@João Fazenda
«Quando se fala do problema da produtividade da economia portuguesa esquecemos sempre aquilo que Portugal é o melhor do mundo a fazer: ronha. É uma pena não ser um bem transaccionável, porque faríamos uma fortuna em exportações. Podemos ter uma maioria de católicos, mas o país em si é um monge budista. Preza acima de tudo o valor da quietude. Recordo com saudade o debate (inevitavelmente alargado) sobre o TGV, que era tão importante. As vantagens seriam extraordinárias, mas infelizmente, após o lançamento da obra, verificou-se que não havia dinheiro. Portugal não tem os milhares de milhões que custam os grandes projectos, mas tem as centenas de milhões que custam investimentos mais baratos, tais como os estudos para preparar os grandes projectos e as indemnizações por quebra de contratos celebrados para realizar grandes projectos que no final não avançam.
Do novo aeroporto, cuja localização evitamos decidir há décadas, continua a não haver grandes notícias. O que é óptimo. No processo de decisão do novo local corremos o risco de fazer a escolha errada. Não escolher acaba por ser a solução mais segura. A minha única sugestão é que possamos aprender de uma vez por todas que o processo é fatalmente este: identificação de um problema, elaboração de estudos para o resolver, indecisão, inacção. No caso do novo aeroporto, o problema teria sido fácil de resolver. Concordamos todos que não é bom termos um aeroporto no meio da cidade. Devíamos ter admitido há muito que não vamos conseguir chegar a acordo sobre uma nova localização. Portanto, para não termos um aeroporto no meio da cidade, o melhor é demolir a cidade em torno do aeroporto. O dinheiro já gasto em estudos e projectos podia ter sido investido nas indemnizações aos moradores cujos prédios teriam de ser terraplenados. Em vez de Portela mais um, a solução óbvia é um menos Portela. Deitar abaixo a Portela cumpria mais rápida e facilmente o objectivo de ter o aeroporto num sítio mais desafogado.

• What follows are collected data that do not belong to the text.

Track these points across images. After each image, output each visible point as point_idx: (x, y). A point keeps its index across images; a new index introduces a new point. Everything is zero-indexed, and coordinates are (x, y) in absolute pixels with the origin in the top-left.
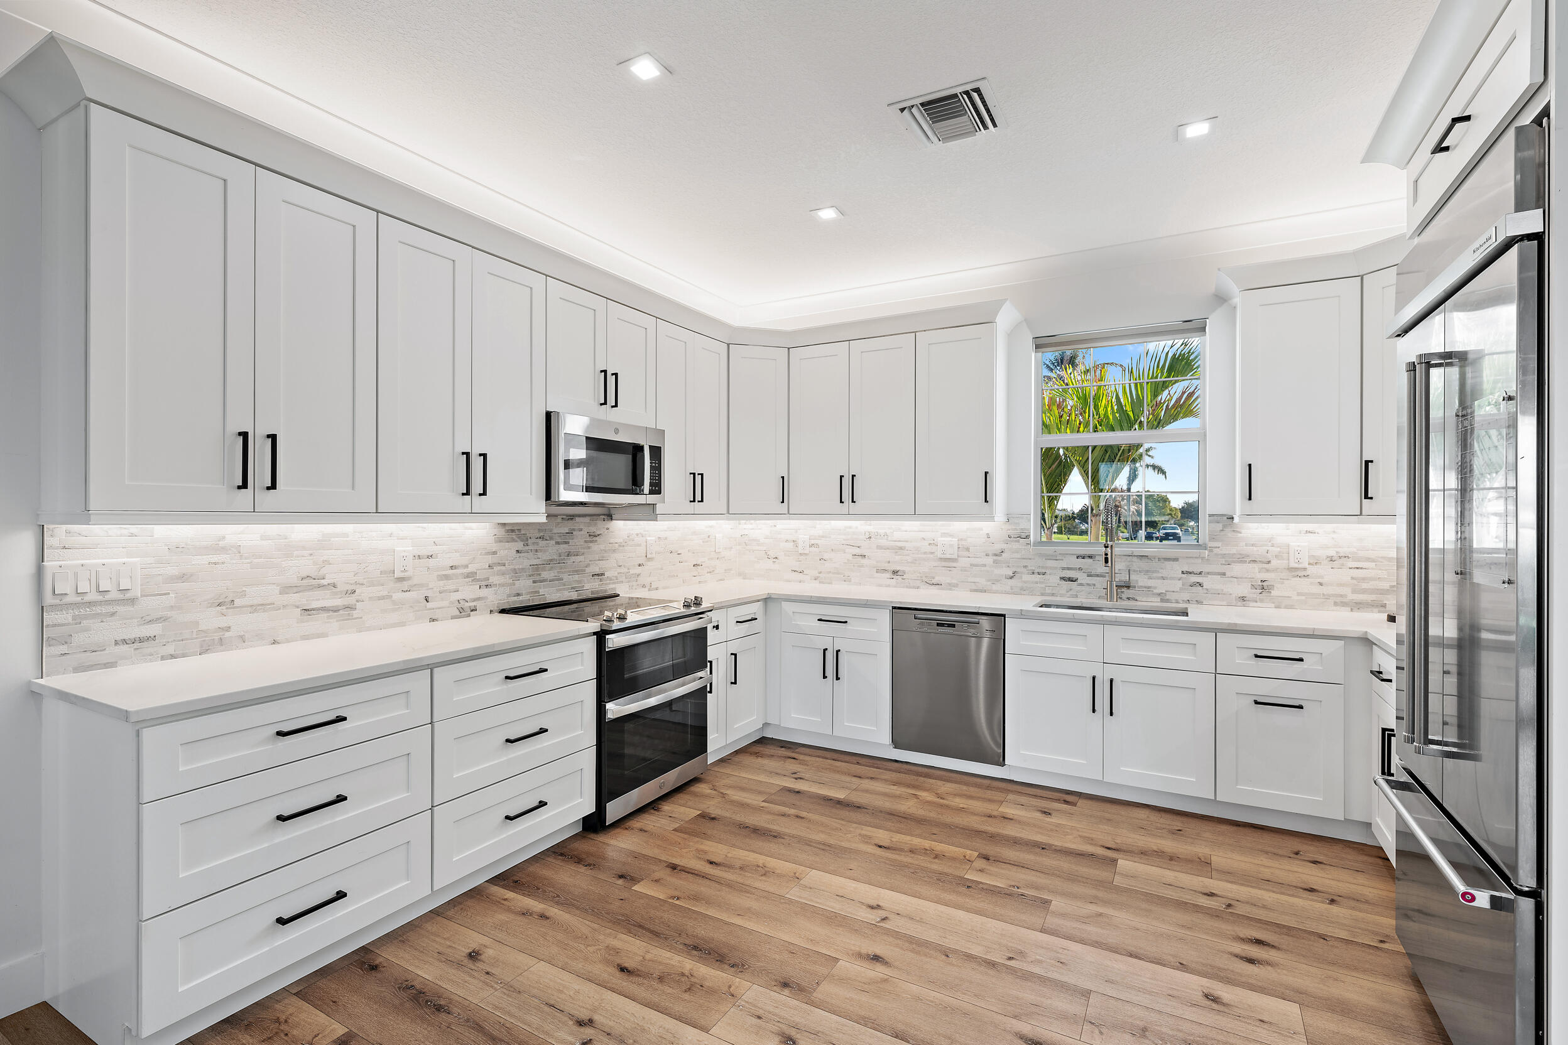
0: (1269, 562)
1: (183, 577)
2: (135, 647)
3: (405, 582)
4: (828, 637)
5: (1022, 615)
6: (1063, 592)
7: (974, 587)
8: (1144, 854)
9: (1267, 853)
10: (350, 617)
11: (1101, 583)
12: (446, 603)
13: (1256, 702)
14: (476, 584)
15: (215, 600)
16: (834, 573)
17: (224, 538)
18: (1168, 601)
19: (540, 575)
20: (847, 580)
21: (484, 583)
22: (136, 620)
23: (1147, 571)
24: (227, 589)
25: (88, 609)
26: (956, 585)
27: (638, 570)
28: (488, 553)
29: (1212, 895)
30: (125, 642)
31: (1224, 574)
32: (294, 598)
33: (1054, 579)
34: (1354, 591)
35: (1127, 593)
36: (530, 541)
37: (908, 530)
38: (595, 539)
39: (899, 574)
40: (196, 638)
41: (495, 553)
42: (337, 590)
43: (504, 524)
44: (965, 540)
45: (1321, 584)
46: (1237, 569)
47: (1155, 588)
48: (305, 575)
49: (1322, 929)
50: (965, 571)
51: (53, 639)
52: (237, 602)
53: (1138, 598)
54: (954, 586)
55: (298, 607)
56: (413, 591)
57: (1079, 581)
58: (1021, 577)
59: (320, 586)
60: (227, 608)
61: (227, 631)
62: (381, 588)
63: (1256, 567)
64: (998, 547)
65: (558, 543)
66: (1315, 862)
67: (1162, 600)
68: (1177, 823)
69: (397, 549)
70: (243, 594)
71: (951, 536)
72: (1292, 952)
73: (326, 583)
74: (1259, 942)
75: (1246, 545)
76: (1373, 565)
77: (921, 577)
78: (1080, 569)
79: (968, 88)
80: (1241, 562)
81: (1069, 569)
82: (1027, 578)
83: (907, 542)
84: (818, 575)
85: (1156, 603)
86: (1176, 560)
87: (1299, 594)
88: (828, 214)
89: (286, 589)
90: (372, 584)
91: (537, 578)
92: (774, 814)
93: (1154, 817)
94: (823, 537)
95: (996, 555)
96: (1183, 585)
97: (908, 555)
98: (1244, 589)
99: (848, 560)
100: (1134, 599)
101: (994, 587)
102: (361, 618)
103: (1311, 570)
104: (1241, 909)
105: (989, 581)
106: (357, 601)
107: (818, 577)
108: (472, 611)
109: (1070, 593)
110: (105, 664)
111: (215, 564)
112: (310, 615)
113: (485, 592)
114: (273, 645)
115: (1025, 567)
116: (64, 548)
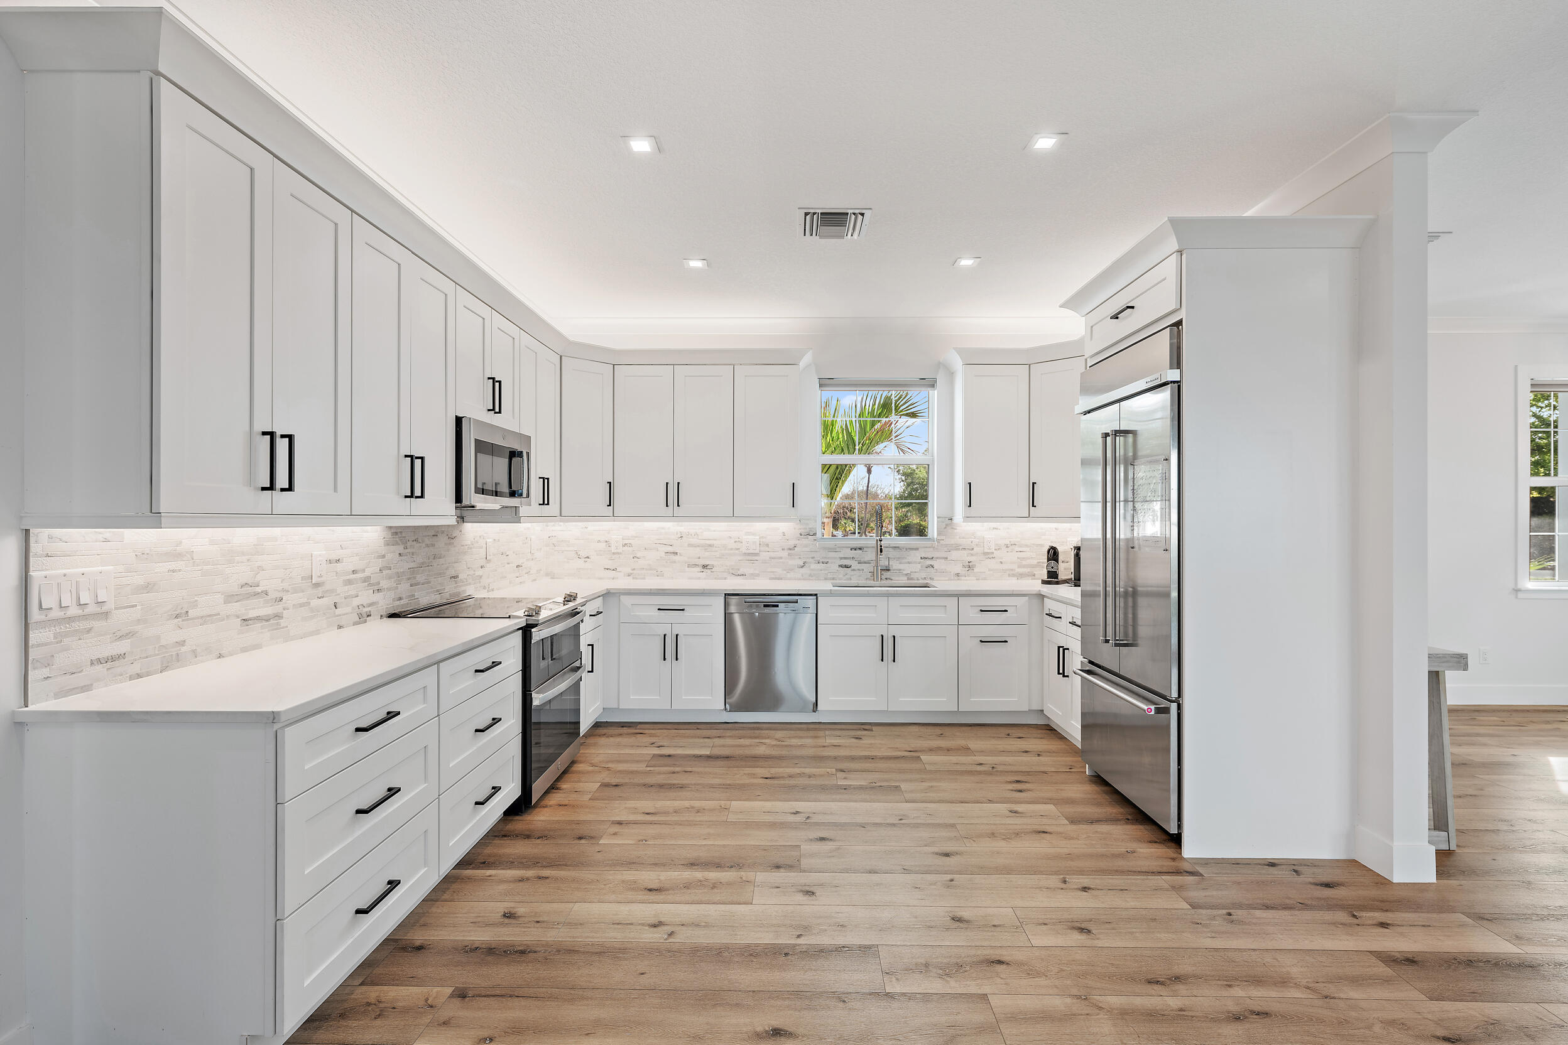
0: (973, 549)
1: (148, 587)
2: (108, 667)
3: (320, 588)
4: (668, 624)
5: (831, 594)
6: (841, 576)
7: (773, 576)
8: (931, 750)
9: (994, 737)
10: (279, 627)
11: (868, 568)
12: (349, 609)
13: (982, 641)
14: (370, 589)
15: (174, 611)
16: (646, 569)
17: (181, 542)
18: (912, 579)
19: (415, 578)
20: (660, 575)
21: (376, 588)
22: (109, 637)
23: (899, 558)
24: (183, 599)
25: (67, 625)
26: (758, 575)
27: (480, 572)
28: (379, 557)
29: (981, 764)
30: (99, 661)
31: (947, 558)
32: (235, 608)
33: (834, 567)
34: (1019, 567)
35: (886, 574)
36: (409, 544)
37: (718, 531)
38: (452, 541)
39: (708, 567)
40: (158, 655)
41: (384, 556)
42: (269, 597)
43: (391, 527)
44: (765, 538)
45: (1001, 563)
46: (954, 555)
47: (904, 570)
48: (244, 583)
49: (1042, 769)
50: (766, 563)
51: (37, 661)
52: (192, 613)
53: (893, 578)
54: (756, 576)
55: (238, 617)
56: (327, 597)
57: (852, 568)
58: (810, 566)
59: (256, 594)
60: (183, 621)
61: (183, 645)
62: (301, 594)
63: (965, 552)
64: (792, 543)
65: (427, 546)
66: (1020, 738)
67: (908, 579)
68: (938, 730)
69: (315, 553)
70: (195, 605)
71: (754, 534)
72: (1036, 783)
73: (260, 591)
74: (1018, 782)
75: (960, 538)
76: (1028, 549)
77: (728, 569)
78: (853, 558)
79: (857, 211)
80: (957, 549)
81: (845, 558)
82: (813, 566)
83: (715, 540)
84: (632, 572)
85: (903, 580)
86: (917, 549)
87: (989, 570)
88: (696, 264)
89: (230, 598)
90: (295, 591)
91: (414, 581)
92: (664, 773)
93: (923, 729)
94: (636, 537)
95: (790, 549)
96: (922, 567)
97: (716, 551)
98: (958, 568)
99: (661, 557)
100: (890, 579)
101: (789, 575)
102: (287, 627)
103: (997, 554)
104: (1000, 768)
105: (785, 570)
106: (284, 609)
107: (631, 574)
108: (368, 616)
109: (847, 576)
110: (82, 687)
111: (174, 571)
112: (247, 625)
113: (378, 597)
114: (219, 659)
115: (813, 558)
116: (47, 556)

Mas Portugal recorre a outras técnicas para fingir que se avança não saindo do sítio. Por exemplo, Camarate foi acidente ou atentado? Fizeram-se 10 comissões parlamentares de inquérito, que se inclinaram no início para a tese de acidente e acabaram convencidas da existência de um atentado. Entretanto, o caso prescreveu. A 10ª comissão já não se chamava “de inquérito ao acidente” mas sim “de inquérito à tragédia”. Conseguimos concordar que a queda de um avião que causa a morte de todos os ocupantes é uma tragédia. Já é bem bom. Outro exemplo: a TAP deve ser pública ou privada? Havendo dificuldade em decidir, opta-se por uma solução mista. É privada nos anos pares e pública nos anos ímpares. Neste momento é pública, mas em princípio será privada para o ano. Em vez de uma solução, acabamos por ter todas as soluções. E ainda nos queixamos. É esta insatisfação que teremos de resolver. Como é que conseguimos obter uma sociedade em que o facto de nenhum problema se resolver não incomoda ninguém? Evidentemente, nomeamos uma comissão que faça um estudo. Eu tenho tempo livre, posso dedicar-me a isso durante 10 anos. E concluir que não tenho conclusões para apresentar.»